No, I don’t mean that during my four days in Istanbul I delved into the Turkish mafia (which I know nothing about, but I’m sure there is one). By underworld I mean literally under the city. Whilst you’re in the Golden Horn visiting the Hagia Sophia and the Sultan Ahmet, take some time to check out the Basilica Cistern. If it weren’t for the line of tourists wrapping around the block, you’d miss it, as the entrance to this watery underworld is housed in a fairly unassuming brick building across the square from the main attractions.
Once you descend down the steps however, you enter a murky, eerie, cavernous expanse. Marble columns rise from the shallow waters, pools of soft yellow light guiding the way for tourist who traverse the wooden suspended walkways to the sound of dripping water dropping from the stone ceilings to the underground lake below. It is a watery cathedral hidden underneath one of Istanbul’s most famous squares.
The Basilica Cistern was built during the Byzantine Empire by Emperor Justinian (remember him from my post on the Hagia Sophia?) Its waters were fed via an aqueduct which were drawn from the Belgrade Forest, over 10 miles from the center of Constantinople. The cistern has the capacity to hold roughly 100,000 tons of water. Although the waters are quite shallow today, maybe knee deep in some parts, with very questionable looking fish swimming in it, you can see water marks on the ancient columns, indicating water levels a good 10 to 20 feet higher than they are today.
The vast majority of the 50 odd giant marble columns are smooth surfaced, except for one. The Hen’s Eye column is engraved with thousands of eyes, which at times appear to be weeping as dripping water from the ceiling pours down the column. The water has left its mark over the centuries, turning the column a medley of blue, green, and yellow hues. The “weeping” column is said to be a tribute to the slaves who died during the construction of the cistern. An estimated 7,000 slaves were involved in the construction.
There are two other columns in the cistern that are not quite like the others- the Medusa’s columns. In the back of the cistern, at the base of two of the columns, are two giant blocks of stone carved with Medusa’s face and head. One head is turned on its side and the other upside down- presumably to protect viewers from the famed stone-inducing stare of the Gorgon.

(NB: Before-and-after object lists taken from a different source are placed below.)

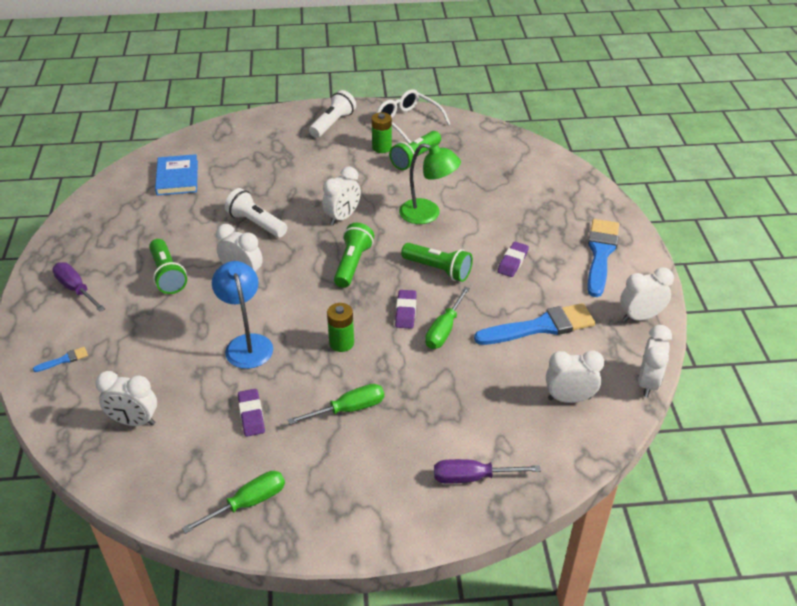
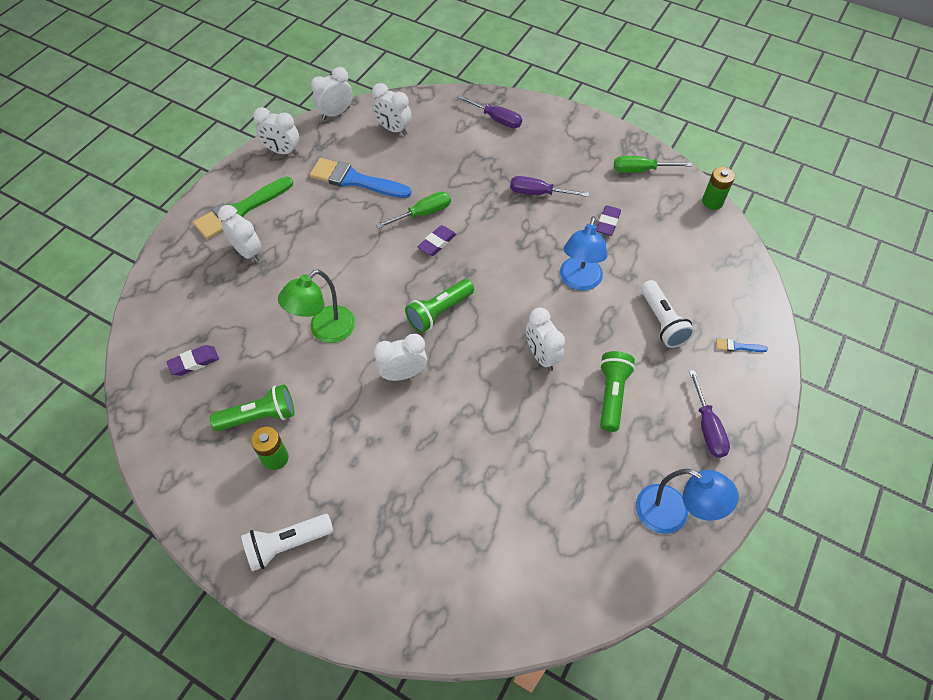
camera: 145 degrees left, 15 degrees up
white clock [95,371,157,426] -> white clock moved to [218,205,262,262]
blue book [155,154,198,196] -> none
white flashlight [225,188,287,237] -> white flashlight moved to [641,280,695,348]
green screwdriver [288,384,384,425] -> purple screwdriver [510,176,589,197]
green battery [327,303,354,352] -> green battery moved to [702,167,735,210]
white glasses [377,89,451,144] -> none
green lamp [399,143,461,224] -> green lamp turned 105 degrees counterclockwise [278,270,355,343]
green flashlight [401,243,473,282] -> none
purple eraser [497,242,529,277] -> purple eraser moved to [167,345,219,376]
blue brush [587,219,619,297] -> green brush [193,177,293,239]
none -> blue lamp [636,469,739,534]

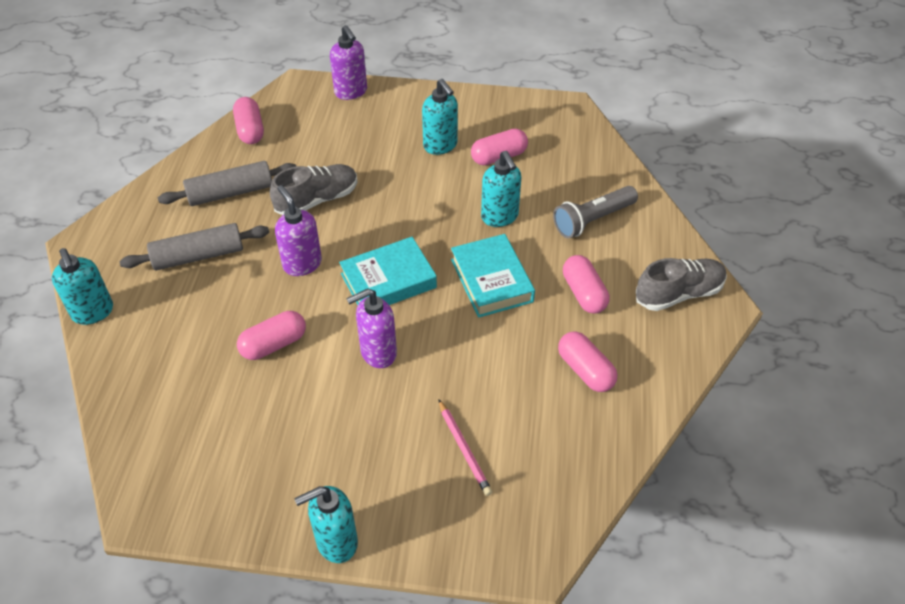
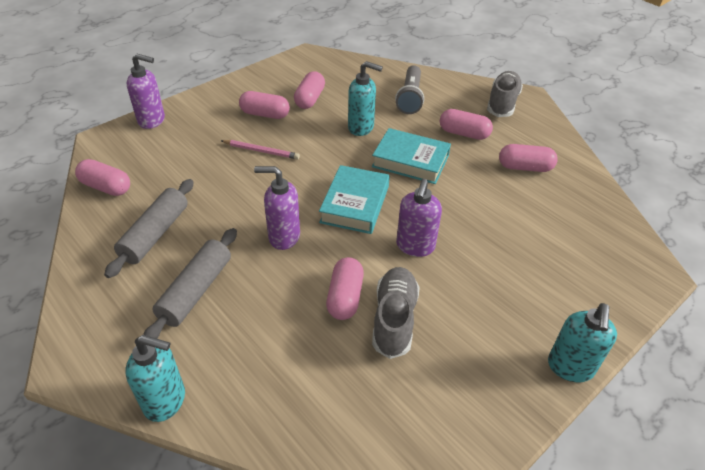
camera: 50 degrees left, 5 degrees down
grey shoe [270,164,357,215] -> grey shoe moved to [372,267,420,359]
turquoise soap dispenser [422,79,458,155] -> pink capsule [239,91,290,119]
pink pencil [438,399,492,496] -> pink pencil moved to [220,140,300,160]

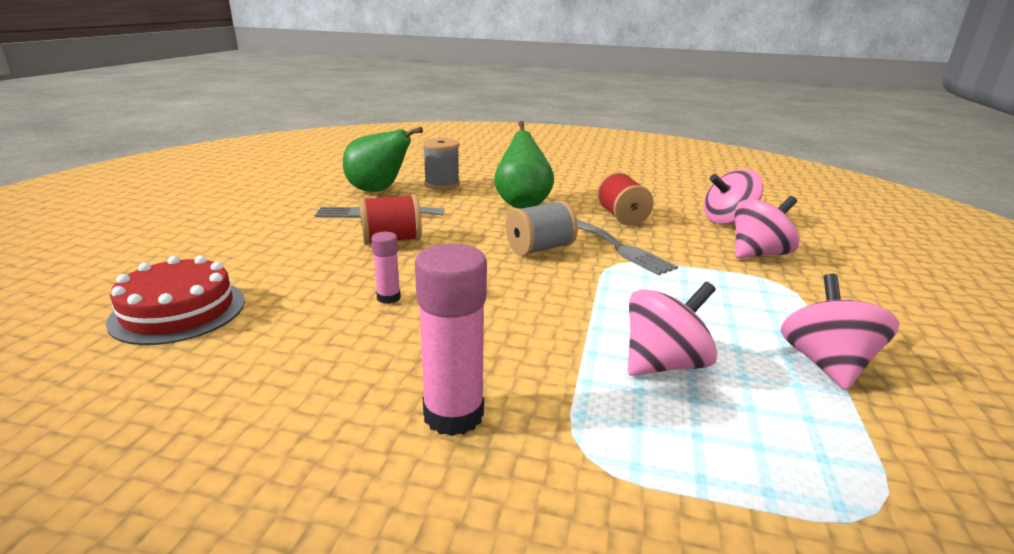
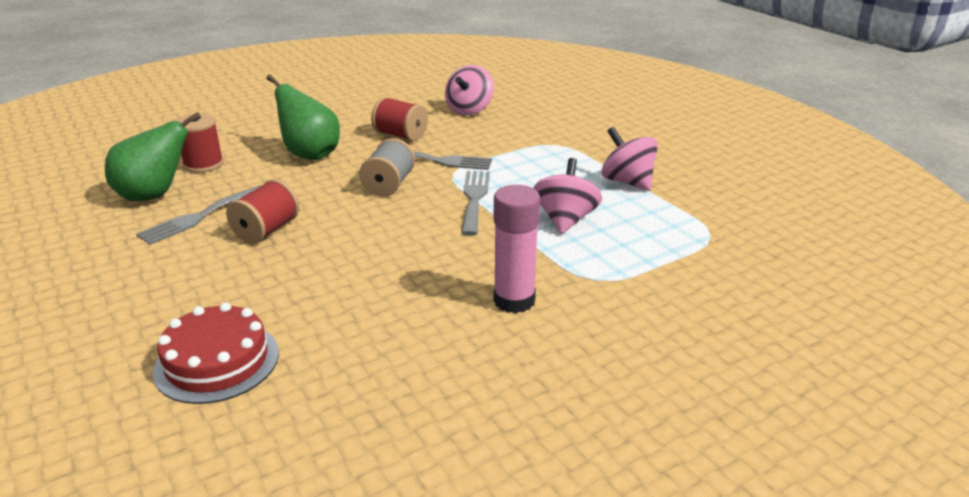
camera: 45 degrees left, 5 degrees up
pink glue stick [371,232,401,304] -> none
grey spool [423,138,460,190] -> red spool [175,113,224,173]
pink spinning top [735,196,800,258] -> none
none -> grey fork [461,171,490,236]

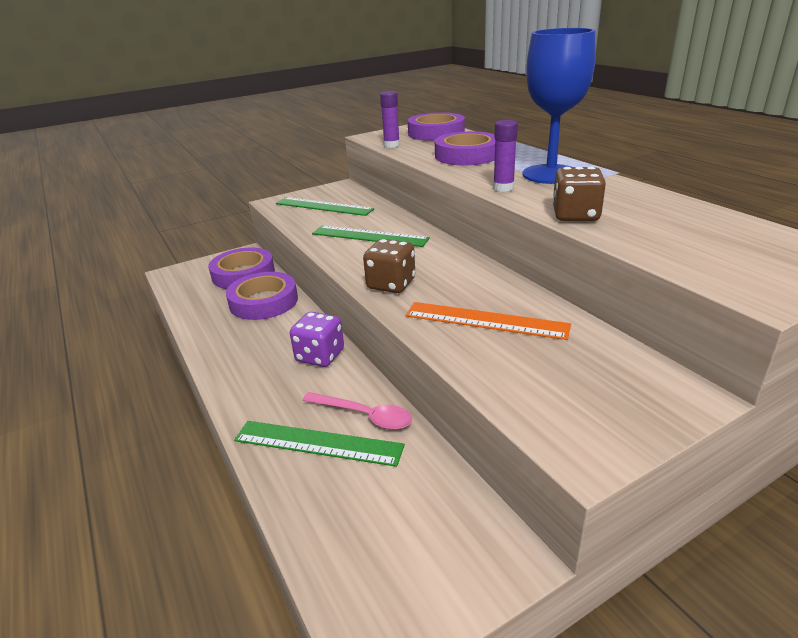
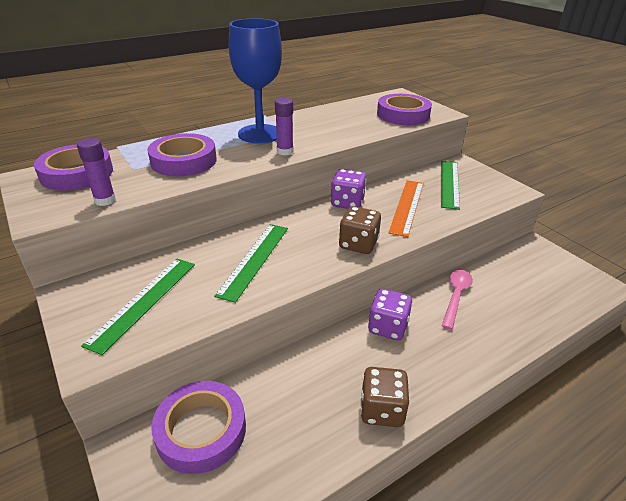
camera: 95 degrees left, 5 degrees up
purple tape [226,272,298,320] -> purple tape moved to [377,94,432,125]
green ruler [234,421,405,467] -> green ruler moved to [441,161,460,210]
brown dice [552,166,606,221] -> brown dice moved to [360,367,410,427]
none -> purple dice [331,169,366,209]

I really marveled at the sheer engineering feat of creating such an expansive underground cavern, below the city of ancient Constantinople. It felt creepy and out of a movie (which it is, several have been filmed there), but it was also ornate and beautiful. They took time to make a cistern, essentially modern day’s water tower, beautiful. It is so dark and gloomy, even with the contemporary lighting, that the photographs I took do not really do it justice. If you have time between the above ground sites, the Basilica Cistern is well worth the look.